The legacy runtime (@softarc/native-federation-runtime, re-exported from the adapter as @angular-architects/native-federation on v3 and @angular-architects/native-federation-v4 on v4) is the v3 default and remains fully supported on v4. v4 introduces a more capable runtime — the orchestrator — with range-based version selection, share scopes, in-browser caching, configurable storage, and pluggable loggers.
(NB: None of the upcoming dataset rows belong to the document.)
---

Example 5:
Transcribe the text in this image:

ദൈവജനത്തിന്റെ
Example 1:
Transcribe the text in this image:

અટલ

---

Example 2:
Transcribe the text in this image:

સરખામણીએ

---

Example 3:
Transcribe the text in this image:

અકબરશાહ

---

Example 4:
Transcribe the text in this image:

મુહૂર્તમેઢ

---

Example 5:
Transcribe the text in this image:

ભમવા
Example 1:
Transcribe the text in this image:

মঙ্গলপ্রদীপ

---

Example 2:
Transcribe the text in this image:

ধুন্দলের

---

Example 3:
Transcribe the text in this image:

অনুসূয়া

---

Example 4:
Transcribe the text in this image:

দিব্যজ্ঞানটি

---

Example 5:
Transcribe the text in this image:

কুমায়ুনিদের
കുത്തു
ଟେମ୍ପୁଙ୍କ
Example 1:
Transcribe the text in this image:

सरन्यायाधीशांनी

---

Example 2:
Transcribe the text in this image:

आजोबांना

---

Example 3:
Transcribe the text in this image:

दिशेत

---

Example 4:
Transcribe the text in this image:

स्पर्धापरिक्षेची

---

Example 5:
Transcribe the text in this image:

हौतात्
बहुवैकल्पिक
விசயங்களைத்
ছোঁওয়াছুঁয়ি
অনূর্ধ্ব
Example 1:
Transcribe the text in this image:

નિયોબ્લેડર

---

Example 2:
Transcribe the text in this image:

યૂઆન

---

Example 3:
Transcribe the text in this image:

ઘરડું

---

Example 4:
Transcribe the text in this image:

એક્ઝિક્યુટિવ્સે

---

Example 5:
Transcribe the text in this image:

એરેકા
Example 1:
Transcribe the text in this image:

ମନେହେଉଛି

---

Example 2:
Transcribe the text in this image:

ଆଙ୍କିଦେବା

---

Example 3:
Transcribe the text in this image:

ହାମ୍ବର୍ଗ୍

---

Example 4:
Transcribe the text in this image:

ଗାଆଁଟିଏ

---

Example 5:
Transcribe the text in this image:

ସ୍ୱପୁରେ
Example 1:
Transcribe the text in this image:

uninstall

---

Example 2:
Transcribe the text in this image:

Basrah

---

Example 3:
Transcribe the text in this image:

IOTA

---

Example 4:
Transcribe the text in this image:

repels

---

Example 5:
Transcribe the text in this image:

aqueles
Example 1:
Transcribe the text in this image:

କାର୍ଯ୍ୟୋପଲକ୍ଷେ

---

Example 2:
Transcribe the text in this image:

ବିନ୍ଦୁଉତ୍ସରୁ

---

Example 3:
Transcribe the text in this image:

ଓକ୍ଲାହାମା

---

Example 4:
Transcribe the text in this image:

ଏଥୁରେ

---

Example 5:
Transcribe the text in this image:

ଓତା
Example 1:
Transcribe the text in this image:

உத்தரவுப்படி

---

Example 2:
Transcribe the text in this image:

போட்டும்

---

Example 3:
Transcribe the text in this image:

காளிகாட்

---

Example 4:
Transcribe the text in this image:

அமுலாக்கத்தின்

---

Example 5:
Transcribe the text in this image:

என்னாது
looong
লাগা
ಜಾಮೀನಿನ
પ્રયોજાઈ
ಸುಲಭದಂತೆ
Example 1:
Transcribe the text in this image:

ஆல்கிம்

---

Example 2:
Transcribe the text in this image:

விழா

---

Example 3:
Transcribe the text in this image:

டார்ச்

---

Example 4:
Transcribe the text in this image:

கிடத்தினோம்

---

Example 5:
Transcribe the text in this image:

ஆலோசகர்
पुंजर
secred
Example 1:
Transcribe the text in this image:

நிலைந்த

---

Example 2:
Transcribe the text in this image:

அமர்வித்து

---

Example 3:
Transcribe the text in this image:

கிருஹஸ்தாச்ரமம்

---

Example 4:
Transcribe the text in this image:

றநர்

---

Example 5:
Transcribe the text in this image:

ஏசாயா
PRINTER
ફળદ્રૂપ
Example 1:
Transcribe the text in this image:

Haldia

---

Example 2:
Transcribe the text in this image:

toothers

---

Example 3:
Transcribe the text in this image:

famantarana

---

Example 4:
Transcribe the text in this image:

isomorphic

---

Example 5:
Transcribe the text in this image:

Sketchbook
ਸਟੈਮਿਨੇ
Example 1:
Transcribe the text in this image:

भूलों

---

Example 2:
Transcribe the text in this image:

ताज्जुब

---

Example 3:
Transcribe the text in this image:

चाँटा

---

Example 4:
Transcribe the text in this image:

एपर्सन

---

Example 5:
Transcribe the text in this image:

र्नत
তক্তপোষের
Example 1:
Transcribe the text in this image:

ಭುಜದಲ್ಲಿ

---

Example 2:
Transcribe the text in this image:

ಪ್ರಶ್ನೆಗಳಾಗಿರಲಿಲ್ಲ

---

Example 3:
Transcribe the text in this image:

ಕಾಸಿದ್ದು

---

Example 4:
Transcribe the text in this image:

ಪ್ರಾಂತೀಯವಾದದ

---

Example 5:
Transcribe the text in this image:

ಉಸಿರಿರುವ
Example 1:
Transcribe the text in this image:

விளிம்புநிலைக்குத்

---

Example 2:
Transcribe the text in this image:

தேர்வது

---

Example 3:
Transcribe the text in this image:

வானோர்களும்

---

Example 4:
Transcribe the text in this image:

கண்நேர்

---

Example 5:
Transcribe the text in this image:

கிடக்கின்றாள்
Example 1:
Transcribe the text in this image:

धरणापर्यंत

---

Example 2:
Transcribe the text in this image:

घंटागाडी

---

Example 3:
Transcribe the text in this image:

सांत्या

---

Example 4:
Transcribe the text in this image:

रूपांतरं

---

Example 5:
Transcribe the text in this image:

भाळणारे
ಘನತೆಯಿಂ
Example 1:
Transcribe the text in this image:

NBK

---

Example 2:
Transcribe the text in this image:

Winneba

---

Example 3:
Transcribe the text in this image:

On v4 the init schematic generates orchestrator-flavoured bootstraps by default, and update-v4 --orchestrator rewrites an existing main.ts onto the orchestrator. Manually, the migration looks like this:

// projects/shell/src/main.ts
import { initFederation } from '@softarc/native-federation-orchestrator';
import {
  useShimImportMap,
  consoleLogger,
  globalThisStorageEntry,
} from '@softarc/native-federation-orchestrator/options';

initFederation('/assets/federation.manifest.json', {
  ...useShimImportMap({ shimMode: true }),
  logger: consoleLogger,
  storage: globalThisStorageEntry,
  hostRemoteEntry: './remoteEntry.json',
  logLevel: 'debug',
})
  .catch(err => console.error(err))
  .then(_ => import('./bootstrap'))
  .catch(err => console.error(err));

The biggest behavioural change is that loadRemoteModule is no longer a global export — it's returned from the resolved initFederation promise. That nudges your bootstrap into a controlled flow:

// projects/shell/src/main.ts
import { initFederation, NativeFederationResult } from '@softarc/native-federation-orchestrator';

initFederation('/assets/federation.manifest.json')
  .then(({ loadRemoteModule }: NativeFederationResult) =>
    import('./bootstrap').then((m: any) => m.bootstrap(loadRemoteModule)))
  .catch(err => console.error(err));
// projects/shell/src/bootstrap.ts
import { bootstrapApplication } from '@angular/platform-browser';
import { AppComponent } from './app/app.component';
import { appConfig } from './app/app.config';
import { LoadRemoteModule } from '@softarc/native-federation-orchestrator';

export const bootstrap = (loadRemoteModule: LoadRemoteModule) =>
  bootstrapApplication(AppComponent, appConfig(loadRemoteModule))
    .catch(err => console.error(err));

And then pass the loader through Angular's DI so routes can use it:

// projects/shell/src/app/app.config.ts
import { ApplicationConfig, InjectionToken, provideZonelessChangeDetection } from '@angular/core';
import { provideRouter, Routes } from '@angular/router';
import { LoadRemoteModule } from '@softarc/native-federation-orchestrator';

export const MODULE_LOADER = new InjectionToken<LoadRemoteModule>('loader');

const routes = (loadRemoteModule: LoadRemoteModule): Routes => [
  {
    path: 'mfe3',
    loadComponent: () =>
      loadRemoteModule('mfe3', './Component').then((m: any) => m.AppComponent),
  },
];

export const appConfig = (loadRemoteModule: LoadRemoteModule): ApplicationConfig => ({
  providers: [
    { provide: MODULE_LOADER, useValue: loadRemoteModule },
    provideZonelessChangeDetection(),
    provideRouter(routes(loadRemoteModule)),
  ],
});

Slightly more boilerplate, but the loader is guaranteed to exist by the time anything tries to use it. The full list of orchestrator options lives in the runtime docs.